Suppose $X$ and $Y$ are two positive whole numbers. Say $X$ is the smaller.
We're looking for the smallest number they both divide into.
Well, there's certainly at least one number they both divide into, namely $XY$.
Now consider the set of all numbers smaller than $XY$ that $X$ and $Y$ both divide into.
There are only finitely many such numbers. One of them has to be the smallest number that $X$ and $Y$ both divide into.
That number is the lcm.
Any two positive integers $a, b$ have a least common multiple: this is because $ab$ is a common multiple, so the set of common multiples is nonempty, and any nonempty set of positive integers has a least element (by induction).

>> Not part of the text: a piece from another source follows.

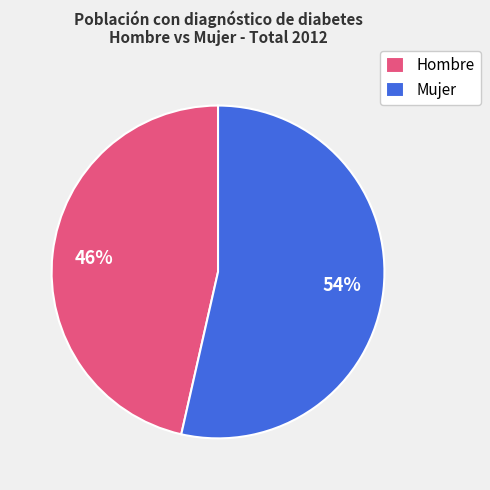

Do Hombre and Mujer together represent more than half of the pie?

Yes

For reals, things get messy depending what you mean. Unlike integers, reals make division trivial: if $a, b$ are (positive) reals, then ${a\over b}$ is also a real. That is, any positive real is a positive real multiple of any other positive real, so "divisibility" in the context of the reals is trivial.
That said, I suspect that what you mean by "common multiple" of two positive reals $a, b$ is some positive real $c$ such that the ratios $c\over a$, $c\over b$ are both integers. In this case, the answer is no: such a $c$ need not exist. E.g. take $a=1$ and $b=\sqrt{2}$; since $a$ is rational but $b$ is irrational, no such $c$ can exist.
(Why not? Well, $c$ would have to be an integer multiple of $a$, hence $c$ is an integer itself; but no nonzero integer multiple of an irrational is an integer!)